The construction of the Roosevelt Hotel commenced under the direction of Fred Rand, situated at the far end of his Second Avenue business strip at Fourteenth Street. The project was intended to be a $2,750,000 hotel featuring 560 rooms. However, the Roosevelt Hotel project was left incomplete in 1926, and over the next decade, it fell into disrepair. The hotel was subsequently occupied by squatters and suffered damage from two hurricanes.

The structure was bought in January 1936 for $38,000 by his son, Lindsey Hopkins, Jr. and Oscar E. Dooley in order to repair and complete it. Over $1 million was spent to complete the Roosevelt Hotel.

Upon his death, the building was sold for $225,000 to the Miami Dade Public School district by Lindsey Hopkins Jr. in honor of his father and thus was named the Lindsey Hopkins Vocational School, now known as Lindsey Hopkins Technical College. At the time of the sale, the Roosevelt Hotel had an appraised value of $1 million.

Dad was a farm boy, from Reidsville, NC., and his first job brought him 50 cents a week. He wasn't a college graduate, though he studied a little at Chapel Hill, at the University of North Carolina. He was a self-made man, and a self-educated man. He did a good job, because I have met few men who had a better education – he read widely – he did it himself. The school that carries his name would have made him very proud.
— Lindsey Hopkins Jr.

===Coral Gables===
Hopkins financed and owned the San Sebastián Hotel in Coral Gables, Florida. He made it his winter home in the city for several years. Later, the hotel was acquired by the University of Miami for $200,000. The building would be used as a residence hall for female students, and it would provide apartments for some faculty members and quarters for nine sororities.

Hopkins was also responsible for building 100 homes in Coral Gables using The American Building Company of Cincinnati, Ohio, the same company used by Coral Gables developer George E. Merrick. He was also a member of the Century Club of Coral Gables.

===Atlanta===
Hopkins's holdings included real estate in Atlanta, Georgia, where he maintained a home on Peachtree Street for several years.

===Coca-Cola Company===
In 1921, Hopkins started buying Coca-Cola stock, and by spring of 1928, he was a major shareholder. Hopkins believed the Coca-Cola Company had barely scratched the surface of the possibilities before it, and that it was being devalued by Ernest Woodruff, a potential buyer.

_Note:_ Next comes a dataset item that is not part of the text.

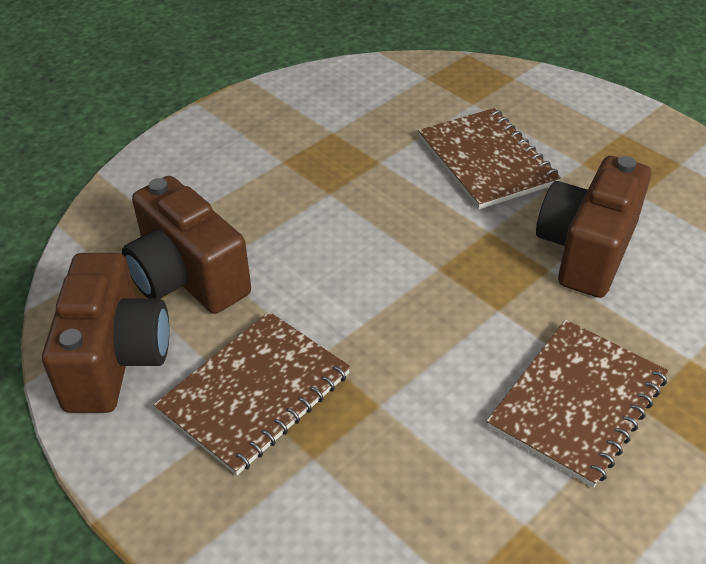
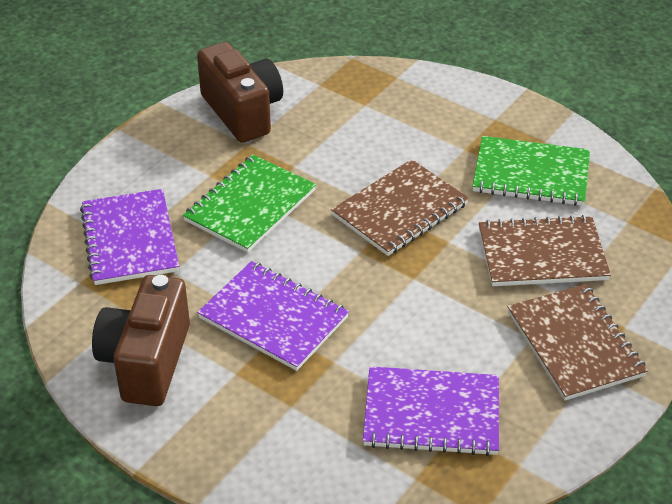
brown camera: 3 -> 2
green notebook: 0 -> 2
purple notebook: 0 -> 3

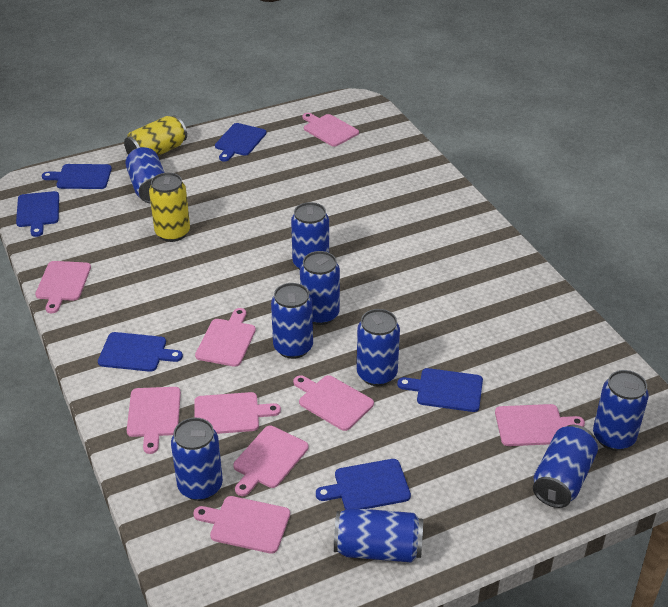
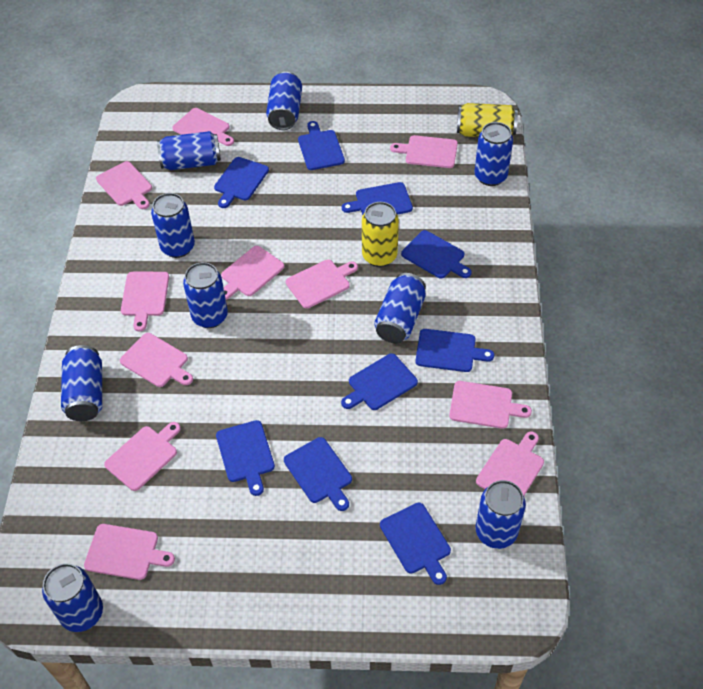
blue cutting board: 6 -> 9
pink cutting board: 9 -> 11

As Frederick Allen tells in his book, Secret Formula, about how Coca-Cola became a worldwide brand,
On April 9, 1928, Hopkins leaked a story to the Associated Press in New York disclosing his role as the investor who had been buying Coca-Cola stock and pushing up its price. Then he walked into the main branch of Chase National Bank in New York, signed a six-month note, and borrowed $1 million in cash so he could buy more. For the next three weeks, he and the Woodruffs fought a desperate battle over the future of the company. Ernest, Robert, and their allies at Trust Company launched a new round of short sales, hoping to depress the price of the stock, while Hopkins spent his million dollars buying up their positions and keeping the value high.

==Philanthropy==
One of Hopkins' major philanthropies was the donation of his Atlanta mansion and its grounds to the Peachtree Church of Atlanta for a parsonage. He shortly followed this gift with a donation of $100,000 to Emory University in Atlanta. That gift was one of the largest ever made to Atlanta charities in the 1930s. The money was planned to be used for the development of the Emory University medical department's facilities, and the erection of a home for the Good Samaritan Clinic.

==Death==
Hopkins died of heart disease in Georgia on August 14, 1937, after a short illness.

Eddie Rickenbacker, who was a pallbearer at Hopkins's funeral, said, "He made friends wherever he went, and I am proud to say that our friendship has been more than 20 years' standing. He had friends everywhere because his interests were so wide that he numbered his friends in all walks of life".

Hopkins's death had a significant impact on the community due to his prominence as a philanthropist. Minister Dr. Bricker, at Hopkins's funeral, said he was a "man who did good in secret".